Saturday, 14 November 2015

The Evolution of Everything

I recently finished reading Matt Ridley’s book The Evolution of Everything : How Ideas Emerge. I rarely read books with an overarching social theme because they usually push their theme too far, but this one is good. The blurb gives the book’s message well enough.

We are taught that the world is a top-down place. Acclaimed author, Matt Ridley, shows just how wrong this is in his compelling new book.

We are taught that the world is a top-down place. Generals win battles; politicians run countries; scientists discover truths; artists create genres; inventors make breakthroughs; teachers shape minds; philosophers change minds; priests teach morality; businessmen lead businesses; environmentalists save the planet. Not just individuals, but institutions too: Goldman Sachs, the Communist Party, the Catholic Church, Al Qaeda – these are said to shape the world.

This is more often wrong than right. ‘Tear Down the Sky Hooks’ is about bottom-up order and its enemy, the top-down twitch, the endless fascination human beings have for design rather than evolution, for direction rather than emergence. Top downery is the source of most of our worst problems in the past – why Hitler won an election, why the sub-prime bubble happened, why Africa lingered in poverty when Asia did not, why the euro is a disaster – and will be the scourge of this century too.

And although we neglect, defy and ignore them, bottom-up trends still shape the world. The growth of technology, the sanitation-driven health revolution, the quadrupling of farm yields so that more land could be released for nature – these were largely emergent phenomena. So was the internet, the mobile phone revolution and the rise of Asia.

In this wide-ranging, highly opinionated non-fiction narrative, Ridley draws on anecdotes from science, economics, history, politics and philosophy and examples drawn from the scientific literature, from historical narratives and from personal anecdotes.
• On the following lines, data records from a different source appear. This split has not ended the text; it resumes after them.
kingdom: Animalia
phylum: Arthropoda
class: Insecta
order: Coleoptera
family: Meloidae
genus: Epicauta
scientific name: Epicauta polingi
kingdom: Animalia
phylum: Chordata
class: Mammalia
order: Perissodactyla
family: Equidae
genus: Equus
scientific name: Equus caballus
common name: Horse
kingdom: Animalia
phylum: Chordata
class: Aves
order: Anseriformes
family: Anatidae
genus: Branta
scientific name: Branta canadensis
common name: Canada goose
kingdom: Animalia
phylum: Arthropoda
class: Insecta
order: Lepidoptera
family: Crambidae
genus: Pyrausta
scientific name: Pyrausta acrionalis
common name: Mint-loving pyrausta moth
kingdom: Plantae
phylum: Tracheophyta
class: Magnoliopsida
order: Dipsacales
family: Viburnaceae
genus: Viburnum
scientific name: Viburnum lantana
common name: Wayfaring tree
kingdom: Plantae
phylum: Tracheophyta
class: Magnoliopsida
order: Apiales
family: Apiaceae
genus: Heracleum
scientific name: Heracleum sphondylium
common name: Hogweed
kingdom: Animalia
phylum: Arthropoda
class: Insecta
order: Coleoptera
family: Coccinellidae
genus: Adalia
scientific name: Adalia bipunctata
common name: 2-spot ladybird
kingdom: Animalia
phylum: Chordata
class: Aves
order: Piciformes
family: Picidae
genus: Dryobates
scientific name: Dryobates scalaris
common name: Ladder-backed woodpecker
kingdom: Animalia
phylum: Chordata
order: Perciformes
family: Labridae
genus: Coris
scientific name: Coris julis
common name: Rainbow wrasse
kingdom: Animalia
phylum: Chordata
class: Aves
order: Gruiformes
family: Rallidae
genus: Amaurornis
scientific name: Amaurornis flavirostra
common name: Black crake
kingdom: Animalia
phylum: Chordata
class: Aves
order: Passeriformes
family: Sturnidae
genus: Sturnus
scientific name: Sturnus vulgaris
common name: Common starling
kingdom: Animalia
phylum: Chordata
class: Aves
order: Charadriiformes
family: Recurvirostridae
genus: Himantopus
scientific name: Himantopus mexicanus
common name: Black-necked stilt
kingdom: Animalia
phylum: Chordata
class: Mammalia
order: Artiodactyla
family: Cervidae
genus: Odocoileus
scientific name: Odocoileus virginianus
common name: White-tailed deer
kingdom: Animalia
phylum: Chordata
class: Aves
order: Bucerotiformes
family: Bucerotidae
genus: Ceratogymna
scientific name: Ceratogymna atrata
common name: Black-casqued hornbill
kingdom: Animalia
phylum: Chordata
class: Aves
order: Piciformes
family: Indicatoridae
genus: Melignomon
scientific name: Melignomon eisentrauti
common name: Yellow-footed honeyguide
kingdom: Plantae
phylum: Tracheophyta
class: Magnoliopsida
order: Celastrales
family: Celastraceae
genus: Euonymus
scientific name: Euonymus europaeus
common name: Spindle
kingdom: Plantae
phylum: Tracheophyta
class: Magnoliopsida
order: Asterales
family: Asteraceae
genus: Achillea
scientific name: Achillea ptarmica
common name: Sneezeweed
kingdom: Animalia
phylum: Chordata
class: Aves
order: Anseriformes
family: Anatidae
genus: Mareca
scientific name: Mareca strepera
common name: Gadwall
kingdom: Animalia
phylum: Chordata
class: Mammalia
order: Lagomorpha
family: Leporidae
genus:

The book’s message is that many things evolve, not just plants and animals. Ideas evolve too. The world is a gradual and relentless unfolding of adjacent possibilities. As new possibilities become realities then a whole new web of further possibilities move closer to becoming realities until they too are accepted or rejected by evolution, by the survival of the fittest.

So from this perspective one might see David Cameron as a clearing house for evolving pressures rather than a leader who exerts and directs those pressures. More puppet than mover and shaker. Once we take into account a vast array of events, pressures and contributing factors, then there are very few if any movers and shakers. The world is largely governed by the enormously complex and powerful evolution of new realities - not particular individuals.

Celebrities, leaders, kings, queens, prime ministers and presidents are our largely incorrect top down way of attributing causes to powerful people. It's the Big Man myth and it has been with us since the dawn of time. Ridley’s book is a sound antidote.

What one does with it is another matter. We tend to think and argue in top down terms and if we try to change things via a more realistic evolutionary approach then we are likely to find ourselves on the edge of the debate. However, today’s edge may evolve into tomorrow’s mainstream. 

You never know. It would certainly upset a few people.


James Higham said...

Hmmmm, perhaps.

Sam Vega said...

Sounds plausible. Then again, having Cameron as PM would be enough to convince anyone that the real decisions are made elsewhere.

After I've finished the massive novel I'm ploughing through, I'll give it a go. Thanks.

Anonymous said...

I am not so sure we do think in top down terms, at least when developing the argument. Only when the argument is formed (or malformed) do we try to broaden it out and see what else it encompasses. For ideas seem like Velcro, they need hooks inside minds to gain attachment. My hooks are not the same as yours and so a communicable idea ought to have a good handful of hooks otherwise it will be lost. A mixture of abstract and definite hooks are needed.

Then new applications seem to come from the joining of technologies, walkie-talkie + microchip = mobile phone. For new applications to grow then new technologies and ideas need adding to the soup and the soup also needs to be gently warmed.

A K Haart said...

James - worth reading.

Sam - I don't think you will be disappointed.

Roger - by "we" I mostly mean the mainstream media and their tendency to look at policies and events and responses to policies and events from the top. To my mind the hooks are language hooks which tends to be skewed top down as well, particularly when hindsight and history are being formulated for general consumption.